PROBLEM DETAILS:
Can you extend the article on digital product management, picking up right after its final sentence?
— START OF EXTRACT PROVIDED —
Digital product managers ideate and create both product solutions and accompanying processes for internal & external users.

At small orgs or fresh startups, the process can be simple yet cumbersome with the digital product manager doing almost everything from conceptualizing to creating business cases, doing wireframes, managing stakeholders, even doing a bit of sales.

At larger established organizations these processes are generally established. A digital product manager still partakes in the whole product life cycle, but here they would work with people leading individual pieces of the life cycle.

Digital product managers’ responsibilities are spread throughout the product life cycle.

Managing Execution & Delivery

Digital product managers are the owners of the product backlog. It’s a laundry list of items that define small features to large components in a digital product. The items could range from “adding a button” to “creating a machine learning-led algorithm to define user preferences”.

As new requests or errors come in, they get added to the backlog according to severity and need. Prioritization is key here. Digital product managers prioritize and define which items to build when and work with the engineering/ tech managers closely to get these executed and delivered in set timelines.

Pricing & Go-to-Market

Building the product is not the end. The life cycle completes when it reaches the hands of the end-user. Digital product managers work with project management and digital marketing teams to either define the go-to-market strategies and pricing or support them with any information. This is crucial, as validation of the product hypothesis gets realized with this step. 

Other Responsibilities

All of this might feel like a lot. It surely is a role with a wide range of responsibilities covering the entire product lifecycle. 

I’m not done yet.

With digital technologies becoming more and more accessible and crucial to daily life, there are a few other responsibilities that digital product managers must partake in.

For apps that have application programming interface (API) either internal or third party, digital product managers oversee the API, identify & own partnerships, manage the overall ecosystem, and more. There's also a specific role carved out for such positions sometimes called the “API Product Manager”.

We cannot deny the elevated role that design and data now play in digital products defining user ease, retention, adoption, and more. Digital product managers should be wary of the UX, UI components and/or work with design teams to ensure product success. They should identify key metrics created from product interaction either real-time or otherwise; derive insights and deduce what the data tells. 

It’s unnerving, it’s overwhelming, it’s electrifying.

Related Read: 7 Product Analytics Books To Make Better Data-Driven Decisions

“Digital” Product Management Scope

We can presume that digital product management got its wings with the inception of the likes of FAANG. User centricity and continuous feedback is key to digital products; however, digital products are not always the brand new shiny apps/web apps.

Existing businesses are transforming their status quo by bringing in a piece of digital transformation for customer ease. Established on-prem products are finding new visions and scaling to grow. Here’s a few ways to look at digital product management scope:

New Digital Products

Shopify, an ecommerce platform that allows several businesses to build their own ecommerce and operate seamlessly was new conceptually. It’s not that ecommerce didn’t exist at the time. But when the founders discovered a gap that was causing discomfort for several small businesses, they understood the user, the market, and solved the problem by building a digital product for it. 

It didn’t just become a digital product. It was a solution to a problem.
— END OF EXTRACT PROVIDED —
— START OF DATASET EXCERPTS —
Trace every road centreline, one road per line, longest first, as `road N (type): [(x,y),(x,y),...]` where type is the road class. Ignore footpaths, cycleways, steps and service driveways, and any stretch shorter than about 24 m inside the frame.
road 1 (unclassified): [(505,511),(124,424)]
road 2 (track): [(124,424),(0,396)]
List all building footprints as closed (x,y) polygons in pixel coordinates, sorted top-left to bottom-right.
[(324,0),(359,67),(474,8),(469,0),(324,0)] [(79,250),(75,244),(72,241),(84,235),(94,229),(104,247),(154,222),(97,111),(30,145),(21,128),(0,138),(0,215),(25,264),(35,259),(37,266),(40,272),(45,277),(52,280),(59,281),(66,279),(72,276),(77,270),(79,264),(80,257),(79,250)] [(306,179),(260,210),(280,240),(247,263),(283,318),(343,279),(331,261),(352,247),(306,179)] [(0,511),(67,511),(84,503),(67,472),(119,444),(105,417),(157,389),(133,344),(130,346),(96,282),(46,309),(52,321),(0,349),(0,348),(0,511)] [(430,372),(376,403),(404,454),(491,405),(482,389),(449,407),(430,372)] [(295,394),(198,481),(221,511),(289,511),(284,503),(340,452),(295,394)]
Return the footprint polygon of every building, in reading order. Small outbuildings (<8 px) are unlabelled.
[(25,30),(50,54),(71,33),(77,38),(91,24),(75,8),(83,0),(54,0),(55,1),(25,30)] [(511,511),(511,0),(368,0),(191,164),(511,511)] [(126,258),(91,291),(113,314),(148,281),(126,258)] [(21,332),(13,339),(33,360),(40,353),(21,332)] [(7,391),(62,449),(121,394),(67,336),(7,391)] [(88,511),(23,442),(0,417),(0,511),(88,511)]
— END OF DATASET EXCERPTS —
IN RESPONSE:
In such products, digital product managers would have to have a deep understanding of the problem, set the right market expectation, build and incorporate feedback in continuous iterations and grow quickly. They would start from conception, to design, development, delivery, go to market, and ongoing adaptation to market needs. 

Existing Products With Added Digital Capability

Product managers here would look at existing user data, derive insights, and enhance user experience.

For example, air conditioners have been in use for years and so have their remotes to adjust the relevant parameters. However, there are moments when the remote is lost, or too far away after a tiring day. Digital product managers somewhere must have observed this user behavior to see that users would rather freeze than move an inch to change temperature. They built an app for mobiles (which are almost never away) that could now control an AC and solved a problem.

Analytics on Google Calendar that classifies hours spent per day/week and dark mode in android that helps ease eye strain are some other examples of digital capabilities tied to existing products.

Digital Transformation Of Processes 

Imagine age-old processes being renewed with digital in them, like the role of the web in the supply chain industry and how it has helped processes be more productive for parties at both ends.

AbInBev, the world’s largest brewer, known for its brands Budweiser, Stella Artois, and others created a new digital product called BEES. It’s an ecommerce platform connecting millions of small to medium-sized businesses (SMBs) who were facing supply chain issues like optimizing inventory, tracking dispatch, and were operating in silo.

A digital product manager, probably in love with one of their brands, looked at all the existing processes and found out pain points for their customers like ensuring adequate supply was available at all points of sales. Today, BEES is more than just a digital transformation for AbinBev. It's a solution that enables personalized end-to-end journeys by capturing several data points.

Digital product managers here would play a key role in understanding the depth of existing processes, doing an as-is, discussing possible alternatives with the users, and getting stakeholder buy-in.

Expertise in the relevant industry would be an advantage some would say; but hey, a new perspective could bring in a whole new innovation wave.

All of these together provide a huge range for anyone to experiment with what a Digital Product Manager does. Which brings us to the question:

How To Become A Digital Product Manager?

The digital product management role is quite extensive as discussed earlier and has a significant impact on businesses. There are various ways one could get into the product management world. It could be straight after education, a lateral move, or a promotion.

I myself entered the world of product management accidentally. I started my career as a QA developer, moved on to being a business analyst, and solved various problems for clients as a management consultant while doing market research, building GTM, and doing estimates. I just hadn’t done it all at once.

So when I was offered the opportunity, I took a leap of faith that later resulted in me helping simplify complex healthcare workflows and humoring my own learnings.

I’d say there’s no one size fits all approach. But there are several things you can do to be ready while you hunt for your digital product adventure.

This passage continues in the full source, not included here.